Records for this exercise:
■ ■ ■ ■ ■ ■ ■
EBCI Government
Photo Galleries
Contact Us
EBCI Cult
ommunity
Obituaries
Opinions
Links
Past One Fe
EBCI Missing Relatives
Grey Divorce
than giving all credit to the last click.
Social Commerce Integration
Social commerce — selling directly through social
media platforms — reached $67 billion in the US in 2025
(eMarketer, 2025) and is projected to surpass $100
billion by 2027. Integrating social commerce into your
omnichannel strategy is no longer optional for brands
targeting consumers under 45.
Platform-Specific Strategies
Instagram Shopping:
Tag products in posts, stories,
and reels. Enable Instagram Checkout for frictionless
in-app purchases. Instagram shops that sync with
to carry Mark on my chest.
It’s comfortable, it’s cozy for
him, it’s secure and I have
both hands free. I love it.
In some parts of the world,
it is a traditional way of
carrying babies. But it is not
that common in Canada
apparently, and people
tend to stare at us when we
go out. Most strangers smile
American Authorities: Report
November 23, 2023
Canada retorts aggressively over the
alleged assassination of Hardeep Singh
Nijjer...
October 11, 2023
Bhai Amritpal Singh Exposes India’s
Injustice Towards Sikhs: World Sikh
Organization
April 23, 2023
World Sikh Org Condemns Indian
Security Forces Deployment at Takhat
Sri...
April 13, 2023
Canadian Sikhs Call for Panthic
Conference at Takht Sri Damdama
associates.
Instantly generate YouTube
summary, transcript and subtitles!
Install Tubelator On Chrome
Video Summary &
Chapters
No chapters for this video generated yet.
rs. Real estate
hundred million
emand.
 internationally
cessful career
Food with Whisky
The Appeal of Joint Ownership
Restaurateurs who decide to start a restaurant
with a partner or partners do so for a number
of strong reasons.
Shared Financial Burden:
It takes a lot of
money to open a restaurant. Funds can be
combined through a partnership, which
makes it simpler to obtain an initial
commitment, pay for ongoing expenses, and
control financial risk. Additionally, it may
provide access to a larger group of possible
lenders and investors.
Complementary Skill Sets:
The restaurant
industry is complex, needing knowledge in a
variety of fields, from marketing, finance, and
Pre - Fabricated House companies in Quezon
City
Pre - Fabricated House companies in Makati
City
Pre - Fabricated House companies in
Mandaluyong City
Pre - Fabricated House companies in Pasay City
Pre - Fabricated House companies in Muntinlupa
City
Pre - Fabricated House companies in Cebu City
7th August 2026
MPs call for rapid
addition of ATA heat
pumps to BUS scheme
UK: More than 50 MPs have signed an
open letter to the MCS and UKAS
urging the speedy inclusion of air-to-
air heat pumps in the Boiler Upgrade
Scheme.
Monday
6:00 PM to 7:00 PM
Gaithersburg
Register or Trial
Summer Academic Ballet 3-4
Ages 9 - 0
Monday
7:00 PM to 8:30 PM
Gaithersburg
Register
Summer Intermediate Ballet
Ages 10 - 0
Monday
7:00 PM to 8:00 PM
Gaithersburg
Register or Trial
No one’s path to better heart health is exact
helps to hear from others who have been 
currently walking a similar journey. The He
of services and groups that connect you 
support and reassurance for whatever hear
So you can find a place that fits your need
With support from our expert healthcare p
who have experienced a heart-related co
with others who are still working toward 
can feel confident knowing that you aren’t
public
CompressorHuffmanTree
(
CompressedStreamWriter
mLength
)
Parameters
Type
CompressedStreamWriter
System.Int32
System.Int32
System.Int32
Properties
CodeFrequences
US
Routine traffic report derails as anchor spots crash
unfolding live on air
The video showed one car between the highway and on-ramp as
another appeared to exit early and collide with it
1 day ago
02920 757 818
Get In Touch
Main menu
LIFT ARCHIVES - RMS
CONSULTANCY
■ ■ ■ ■ ■ ■ ■
Exercise details: When the word "from" appears in a line of the data, that line is counted; report the number only.

Solution to this exercise: 3